No la suspenda ni la inicie a ciegas. Pida una explicación clara
o una segunda opinión psiquiátrica para revisar diagnóstico,
objetivos, riesgos, beneficios, duración prevista y alternativas.
¿La ansiedad en jóvenes siempre necesita medicación?
No. Algunas ansiedades pueden abordarse con psicoterapia, sueño,
reducción de estimulantes, cambios de hábitos, intervención familiar
o tratamiento de problemas de base. Otras sí pueden requerir medicación
si son intensas, persistentes o incapacitantes.
¿Qué puede haber detrás de una ansiedad adolescente?
Puede haber ansiedad generalizada, pánico, ansiedad social, TDAH,
depresión, trauma, acoso, insomnio, uso de cannabis, presión académica,
trastorno alimentario, conflicto familiar o una combinación de factores.
¿Una app puede prevenir ansiedad o depresión?
Hay proyectos en investigación. El proyecto Pandora evalúa una app
orientada a prevenir ansiedad y depresión mediante recomendaciones
personalizadas sobre bienestar emocional, ejercicio, sueño
y relaciones sociales.
¿Cuándo debería pedir cita con un psiquiatra?
Cuando la ansiedad, tristeza, insomnio, irritabilidad, aislamiento
o bajo rendimiento duran semanas, interfieren con la vida diaria,
aparecen autolesiones o ideas de muerte, hay consumo de sustancias,
sospecha de TDAH o dudas sobre medicación.
19) ¿Tiene dudas sobre una medicación o necesita una segunda opinión?
¿A usted o a su hijo/a le han recetado antidepresivos, ansiolíticos
o medicación para dormir y no sabe si es lo adecuado?
¿Hay ansiedad, depresión, insomnio, TDAH, consumo de cannabis
o una crisis emocional que necesita una evaluación seria?
Una segunda opinión psiquiátrica puede ayudar a aclarar diagnóstico,
riesgos, beneficios, alternativas y plan de seguimiento.
Ansiedad · Depresión · Insomnio · TDAH · Psicofármacos ·
Adolescentes · Adultos jóvenes · Lleida y online
20) Fuentes y lecturas para profundizar
Fuentes recientes y recursos relacionados para contextualizar
la prescripción de psicofármacos en jóvenes, la medicalización
del malestar y la prevención de ansiedad y depresión.
El País · Junio 2026
Se disparan las prescripciones de psicofármacos a jóvenes
Noticia sobre el estudio del grupo OPIK de la Universidad del País Vasco:
157.868 diagnósticos de ansiedad o depresión en jóvenes de 14 a 25 años,
con aumento de prescripción del 24,4 % al 35,1 % entre 2018 y 2024.
El País · Proyecto Pandora
Una app para prevenir ansiedad y depresión
Proyecto de investigación Pandora, orientado a prevenir ansiedad
y depresión mediante recomendaciones personalizadas sobre bienestar
emocional, ejercicio físico, sueño y relaciones sociales.
Pandora Salud
Proyecto de prevención en salud mental
Web del proyecto Pandora, con información sobre participación,
evaluación del riesgo y recomendaciones personalizadas.

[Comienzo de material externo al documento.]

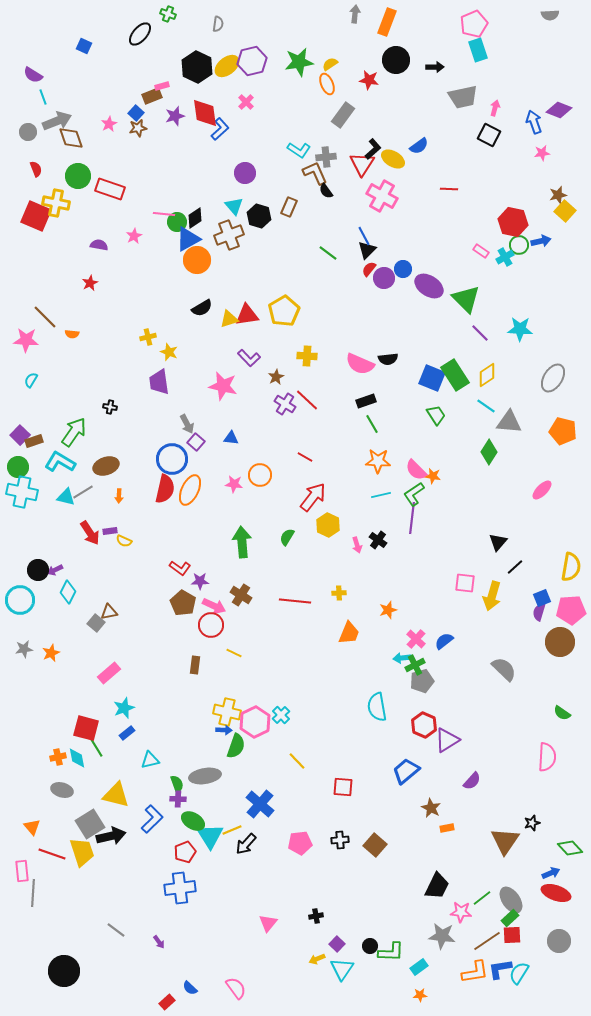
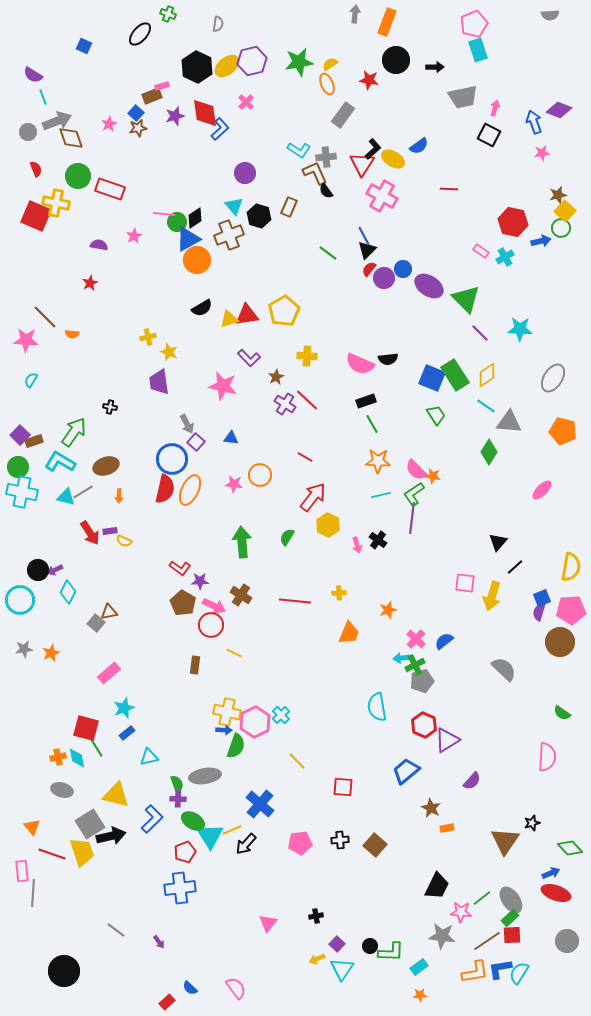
green circle at (519, 245): moved 42 px right, 17 px up
cyan triangle at (150, 760): moved 1 px left, 3 px up
gray circle at (559, 941): moved 8 px right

Dr. Marc Agraz · Artículo relacionado
Redes sociales y salud mental adolescente
Relación entre móvil, sueño, ansiedad, autoestima, comparación social,
ciberacoso y cuándo pedir ayuda profesional.

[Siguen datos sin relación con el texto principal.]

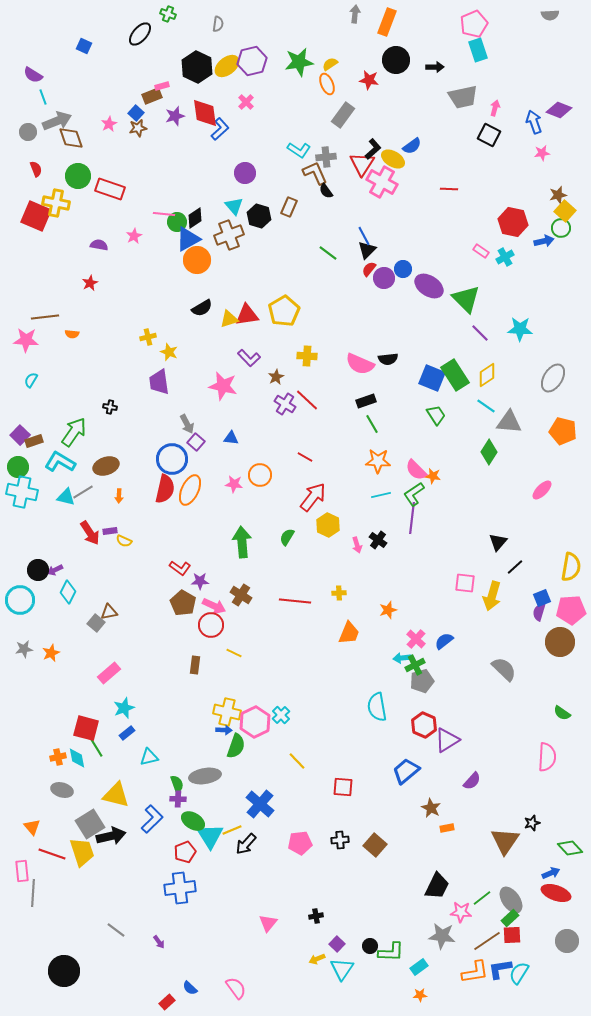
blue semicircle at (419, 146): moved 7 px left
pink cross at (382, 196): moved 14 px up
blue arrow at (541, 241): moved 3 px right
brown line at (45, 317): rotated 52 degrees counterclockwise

Nota: este artículo es divulgativo y no sustituye
una valoración médica o psiquiátrica individual.
No suspenda, reduzca ni modifique medicación psiquiátrica sin indicación
médica. Si existen ideas de suicidio, autolesiones, síntomas psicóticos,
agitación intensa o riesgo inmediato, acuda a Urgencias o llame al 112.
En España también está disponible el 024.
La decisión de iniciar, mantener, cambiar o retirar un psicofármaco
debe basarse en diagnóstico, gravedad, riesgo, preferencias del paciente,
alternativas disponibles y seguimiento clínico.